Through tears and gritted teeth she hung in there. You see, even though breastfeeding is what we’re made to do, it’s not always easy. There are so many issues to deal with – more than I’m going to list here - but cracked and blistered nipples top the list (yes, ouch) and so my sister, like I, learnt quickly what it meant to be a breastfeeding mother.
With the support of a breastfeeding counsellor and other mums at her breastfeeding group, my sister persisted to give what she chose to be the best start in life for her baby boy. He soon flourished and so did she with newfound trust in herself every new mother should have from day one.
Last week, I attended an event held by the Sunshine Coast’s Australian Breastfeeding Association branch to celebrate international breastfeeding week. This year’s theme is ‘Let’s talk’, in other words, let’s communicate about breastfeeding in the community to garner support for mothers and their babies to feel welcome to feed whenever and wherever their babies needed it. In other words, let’s make breastfeeding ‘normal’.
Pardon? Let’s make it normal? Challenging, of course. Rewarding, definitely. But when did it become abnormal?
I asked the question.
Apparently the breast has become so sexualised that it’s OK for a bikini-clad woman to have her breasts out for the world to see and admire on the beach, but the moment she puts her baby anywhere near them, people don’t know where to look.
“Someone, call 000, there’s a breast feeder! Ouch, my eyes are burning!
Tut-tut, that’s too sensual. Send her away … to the toilet block you go!”
Yes, there is a lot to be said for applying tact and respect for the general public and I, for one, try my best to never expose my breast but it irks me that feeding a baby with the possibility that a nipple or breast skin might see the light of day, makes society uncomfortable. Embarrassed. Affronted. The list goes on.
Why is it that when we see a mother care for her child, we feel we are entitled to say something about how she cares for them? As if we know better what goes on between them? But, when we see or hear a child being treated badly, we’re more likely to turn a blind eye and say, “That has nothing to do with me.”

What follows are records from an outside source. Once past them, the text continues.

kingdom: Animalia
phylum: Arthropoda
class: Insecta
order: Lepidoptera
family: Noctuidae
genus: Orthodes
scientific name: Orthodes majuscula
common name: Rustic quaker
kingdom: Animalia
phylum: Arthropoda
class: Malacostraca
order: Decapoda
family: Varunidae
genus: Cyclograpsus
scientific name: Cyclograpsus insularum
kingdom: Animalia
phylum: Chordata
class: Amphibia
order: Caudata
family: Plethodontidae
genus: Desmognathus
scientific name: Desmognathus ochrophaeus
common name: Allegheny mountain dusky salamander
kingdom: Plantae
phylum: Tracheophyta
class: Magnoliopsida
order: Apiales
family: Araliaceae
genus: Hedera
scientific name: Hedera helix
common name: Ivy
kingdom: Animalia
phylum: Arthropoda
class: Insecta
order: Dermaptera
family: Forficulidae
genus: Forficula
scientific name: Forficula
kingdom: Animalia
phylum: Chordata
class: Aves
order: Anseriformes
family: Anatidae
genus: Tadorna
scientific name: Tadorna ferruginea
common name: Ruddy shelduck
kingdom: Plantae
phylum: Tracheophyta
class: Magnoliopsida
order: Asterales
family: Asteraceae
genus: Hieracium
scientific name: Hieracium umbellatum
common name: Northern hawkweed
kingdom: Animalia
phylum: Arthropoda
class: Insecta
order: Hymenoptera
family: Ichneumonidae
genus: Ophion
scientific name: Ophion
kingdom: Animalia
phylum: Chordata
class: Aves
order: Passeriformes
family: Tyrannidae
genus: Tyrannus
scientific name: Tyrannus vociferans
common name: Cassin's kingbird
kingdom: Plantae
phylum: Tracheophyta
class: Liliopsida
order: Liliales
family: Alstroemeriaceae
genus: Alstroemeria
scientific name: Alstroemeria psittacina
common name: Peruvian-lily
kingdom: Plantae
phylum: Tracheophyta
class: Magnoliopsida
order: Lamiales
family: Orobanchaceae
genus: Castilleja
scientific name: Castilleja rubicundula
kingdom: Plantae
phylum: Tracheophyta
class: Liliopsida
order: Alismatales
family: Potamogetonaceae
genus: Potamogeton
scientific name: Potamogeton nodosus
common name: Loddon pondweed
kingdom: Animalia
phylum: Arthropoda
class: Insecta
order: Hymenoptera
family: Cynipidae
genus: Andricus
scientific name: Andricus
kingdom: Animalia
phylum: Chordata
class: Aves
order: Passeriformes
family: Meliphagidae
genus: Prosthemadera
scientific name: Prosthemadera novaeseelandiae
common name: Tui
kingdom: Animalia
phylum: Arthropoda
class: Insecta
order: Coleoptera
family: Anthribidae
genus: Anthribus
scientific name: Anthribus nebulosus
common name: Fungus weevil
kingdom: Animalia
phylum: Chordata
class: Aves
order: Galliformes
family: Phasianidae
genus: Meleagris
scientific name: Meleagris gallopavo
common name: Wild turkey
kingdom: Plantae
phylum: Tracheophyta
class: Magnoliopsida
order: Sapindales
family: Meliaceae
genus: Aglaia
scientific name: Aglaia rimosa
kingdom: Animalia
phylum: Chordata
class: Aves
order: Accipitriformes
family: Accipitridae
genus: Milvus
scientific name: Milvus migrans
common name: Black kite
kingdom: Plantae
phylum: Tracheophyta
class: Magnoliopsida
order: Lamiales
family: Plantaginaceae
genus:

Chances are the mums who encounter looks of disapproval have eaten a few sacks of salt to sit there doing what she’s doing. And if she’s breastfeeding and older baby (six months seems to be the ‘accepted’ cut-off date) those annoyed looks she’s getting are adding weight to the daily stress she’s already trying to cope with from those closest to her: her partner, her family, friends … the list goes on.
So, on behalf of all the mothers who have decided to keep breastfeeding past the pain and sometimes the desire to stop so she can have her body back, would you please, next time you see her, smile at her? Not out of sympathy but with acknowledgment. For in that moment, you are recognising her choosing to do what comes most natural and normal to her in the world: attaching to her child not only physically to feed but also attaching emotionally to nurture and to love.